One thing to note in the flow processing example is that tag attributes are passed as a set of arrays, which requires a little more work than hashing (but it may be faster to create in the Library).

Coding problem
All text nodes in rexml are encoded in UTF-8. All calling codes should pay attention to this. In the program, the string passed to rexml must be encoded in UTF-8.

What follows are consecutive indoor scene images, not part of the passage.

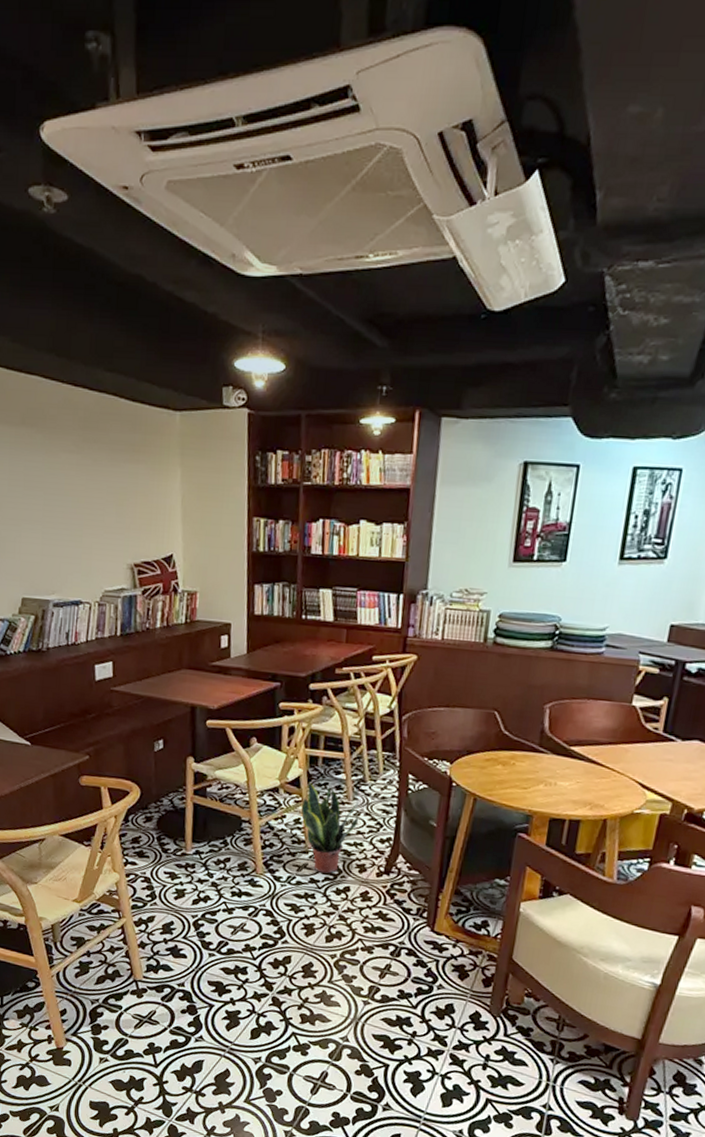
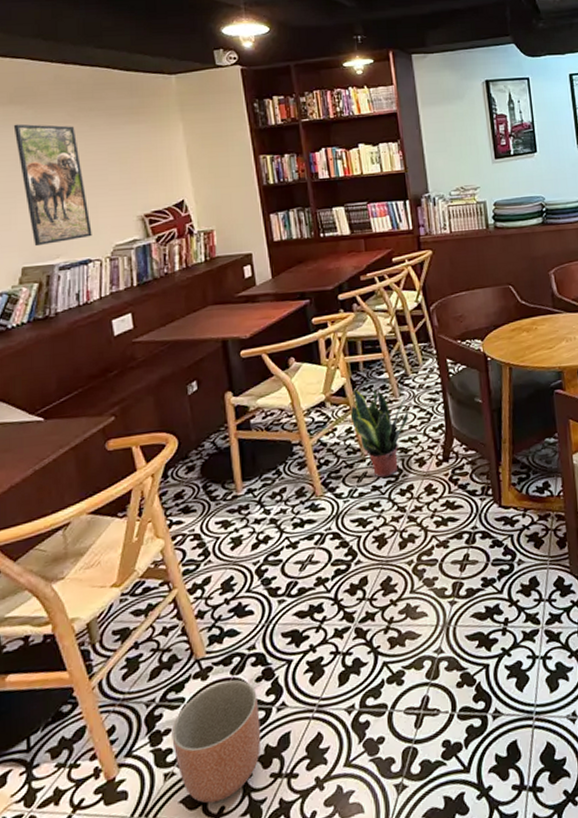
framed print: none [23,448,85,579] -> present [13,124,92,247]
planter: none [108,1003,181,1093] -> present [171,679,261,804]

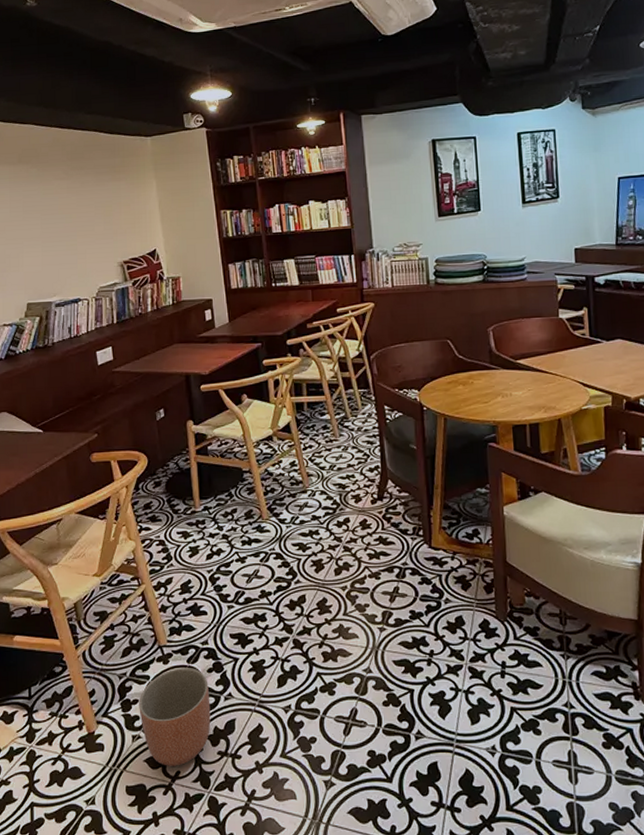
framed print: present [13,124,92,247] -> none [21,180,81,286]
potted plant: present [350,388,409,478] -> none [294,426,348,509]

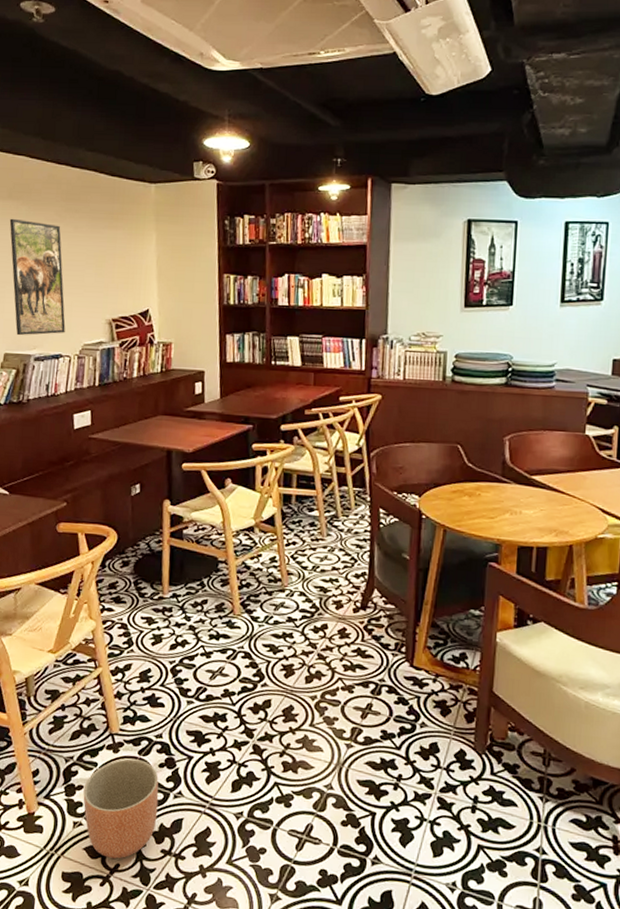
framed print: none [21,180,81,286] -> present [9,218,66,336]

Rexml cannot always correctly guess the encoding of your text, so it always assumes UTF-8 encoding. At the same time, rexml will not warn if you try to add text in other encoding methods. The adder must ensure that he adds the text of UTF-8. If you add standard ascii 7-bit encoding, it doesn’t matter. If iso8859-1 text is used, it must be converted to UTF-8 encoding before adding. You can use text unpack(“C”). pack(“U”)。 Change the code for output, only document Write () and document to_ S () support. If you need to output a specific encoded node, you must wrap the output object with output.

?
1
2
3
4
e = Element.new "<a/>"
e.text = "f\xfcr"  # ISO-8859-1 '??'
o = ''
e.write( Output.new( o, "ISO-8859-1" ) )

You can pass any supported encoding to the output.